Task details
Exclude the images, then return every line below exactly as written.

Start of Material for this task

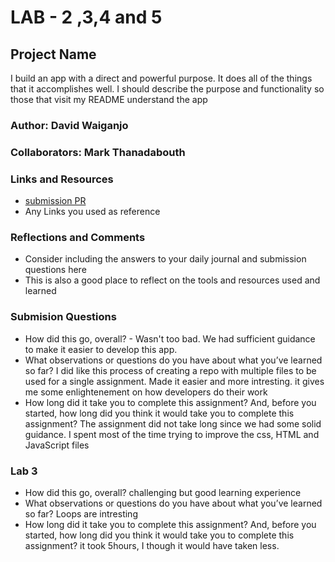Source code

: # LAB - 2 ,3,4 and 5

## Project Name

I build an app with a direct and powerful purpose. It does all of the things that it accomplishes well. I should describe the purpose and functionality so those that visit my README understand the app

### Author: David Waiganjo

### Collaborators: Mark Thanadabouth

### Links and Resources

* [submission PR](http://xyz.com)
* Any Links you used as reference

### Reflections and Comments

* Consider including the answers to your daily journal and submission questions here
* This is also a good place to reflect on the tools and resources used and learned
### Submision Questions
* How did this go, overall? - Wasn't too bad. We had sufficient guidance to make it easier to develop this app.
* What observations or questions do you have about what you’ve learned so far? I did like this process of creating a repo with multiple files  to be used for a single assignment. Made it easier and more intresting. it gives me some enlightenement on how developers do their work 
* How long did it take you to complete this assignment? And, before you started, how long did you think it would take you to complete this assignment? The assignment did not take long since we had some solid guidance. I spent most of the time trying to improve the css, HTML and JavaScript files

### Lab 3
* How did this go, overall? challenging but good learning experience
* What observations or questions do you have about what you’ve learned so far? Loops are intresting
* How long did it take you to complete this assignment? And, before you started, how long did you think it would take you to complete this assignment? it took 5hours, I though it would have taken less.

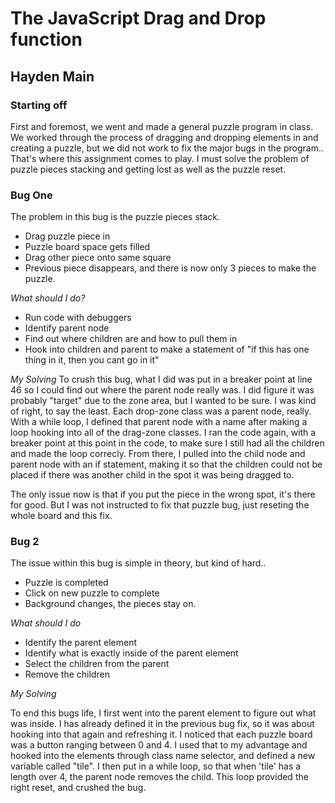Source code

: # The JavaScript Drag and Drop function
## Hayden Main

### Starting off
First and foremost, we went and made a general puzzle program in class. We worked through the process of dragging and dropping elements in and creating a puzzle, but we did not work to fix the major bugs in the program.. That's where this assignment comes to play. I must solve the problem of puzzle pieces stacking and getting lost as well as the puzzle reset.

### Bug One
The problem in this bug is the puzzle pieces stack.
- Drag puzzle piece in
- Puzzle board space gets filled
- Drag other piece onto same square
- Previous piece disappears, and there is now only 3 pieces to make the puzzle.

*What should I do?*
- Run code with debuggers
- Identify parent node
- Find out where children are and how to pull them in 
- Hook into children and parent to make a statement of "if this has one thing in it, then you cant go in it"


*My Solving*
To crush this bug, what I did was put in a breaker point at line 46 so I could find out where the parent node really was. I did figure it was probably "target" due to the zone area, but I wanted to be sure. I was kind of right, to say the least. Each drop-zone class was a parent node, really.
With a while loop, I defined that parent node with a name after making a loop hooking into all of the drag-zone classes. I ran the code again, with a breaker point at this point in the code, to make sure I still had all the children and made the loop correcly.
From there, I pulled into the child node and parent node with an if statement, making it so that the children could not be placed if there was another child in the spot it was being dragged to. 

The only issue now is that if you put the piece in the wrong spot, it's there for good. But I was not instructed to fix that puzzle bug, just reseting the whole board and this fix.

### Bug 2
The issue within this bug is simple in theory, but kind of hard.. 
- Puzzle is completed
- Click on new puzzle to complete
- Background changes, the pieces stay on.

*What should I do*
- Identify the parent element
- Identify what is exactly inside of the parent element
- Select the children from the parent
- Remove the children 

*My Solving*

To end this bugs life, I first went into the parent element to figure out what was inside. I has already defined it in the previous bug fix, so it was about hooking into that again and refreshing it. I noticed that each puzzle board was a button ranging between 0 and 4. I used that to my advantage and hooked into the elements through class name selector, and defined a new variable called "tile". I then put in a while loop, so that when 'tile' has a length over 4, the parent node removes the child. This loop provided the right reset, and crushed the bug.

End of Material for this task

Response area
Source code

: # LAB - 2 ,3,4 and 5

## Project Name

I build an app with a direct and powerful purpose. It does all of the things that it accomplishes well. I should describe the purpose and functionality so those that visit my README understand the app

### Author: David Waiganjo

### Collaborators: Mark Thanadabouth

### Links and Resources

* [submission PR](http://xyz.com)
* Any Links you used as reference

### Reflections and Comments

* Consider including the answers to your daily journal and submission questions here
* This is also a good place to reflect on the tools and resources used and learned
### Submision Questions
* How did this go, overall? - Wasn't too bad. We had sufficient guidance to make it easier to develop this app.
* What observations or questions do you have about what you’ve learned so far? I did like this process of creating a repo with multiple files  to be used for a single assignment. Made it easier and more intresting. it gives me some enlightenement on how developers do their work 
* How long did it take you to complete this assignment? And, before you started, how long did you think it would take you to complete this assignment? The assignment did not take long since we had some solid guidance. I spent most of the time trying to improve the css, HTML and JavaScript files

### Lab 3
* How did this go, overall? challenging but good learning experience
* What observations or questions do you have about what you’ve learned so far? Loops are intresting
* How long did it take you to complete this assignment? And, before you started, how long did you think it would take you to complete this assignment? it took 5hours, I though it would have taken less.

Source code

: # The JavaScript Drag and Drop function
## Hayden Main

### Starting off
First and foremost, we went and made a general puzzle program in class. We worked through the process of dragging and dropping elements in and creating a puzzle, but we did not work to fix the major bugs in the program.. That's where this assignment comes to play. I must solve the problem of puzzle pieces stacking and getting lost as well as the puzzle reset.

### Bug One
The problem in this bug is the puzzle pieces stack.
- Drag puzzle piece in
- Puzzle board space gets filled
- Drag other piece onto same square
- Previous piece disappears, and there is now only 3 pieces to make the puzzle.

*What should I do?*
- Run code with debuggers
- Identify parent node
- Find out where children are and how to pull them in 
- Hook into children and parent to make a statement of "if this has one thing in it, then you cant go in it"


*My Solving*
To crush this bug, what I did was put in a breaker point at line 46 so I could find out where the parent node really was. I did figure it was probably "target" due to the zone area, but I wanted to be sure. I was kind of right, to say the least. Each drop-zone class was a parent node, really.
With a while loop, I defined that parent node with a name after making a loop hooking into all of the drag-zone classes. I ran the code again, with a breaker point at this point in the code, to make sure I still had all the children and made the loop correcly.
From there, I pulled into the child node and parent node with an if statement, making it so that the children could not be placed if there was another child in the spot it was being dragged to. 

The only issue now is that if you put the piece in the wrong spot, it's there for good. But I was not instructed to fix that puzzle bug, just reseting the whole board and this fix.

### Bug 2
The issue within this bug is simple in theory, but kind of hard.. 
- Puzzle is completed
- Click on new puzzle to complete
- Background changes, the pieces stay on.

*What should I do*
- Identify the parent element
- Identify what is exactly inside of the parent element
- Select the children from the parent
- Remove the children 

*My Solving*

To end this bugs life, I first went into the parent element to figure out what was inside. I has already defined it in the previous bug fix, so it was about hooking into that again and refreshing it. I noticed that each puzzle board was a button ranging between 0 and 4. I used that to my advantage and hooked into the elements through class name selector, and defined a new variable called "tile". I then put in a while loop, so that when 'tile' has a length over 4, the parent node removes the child. This loop provided the right reset, and crushed the bug.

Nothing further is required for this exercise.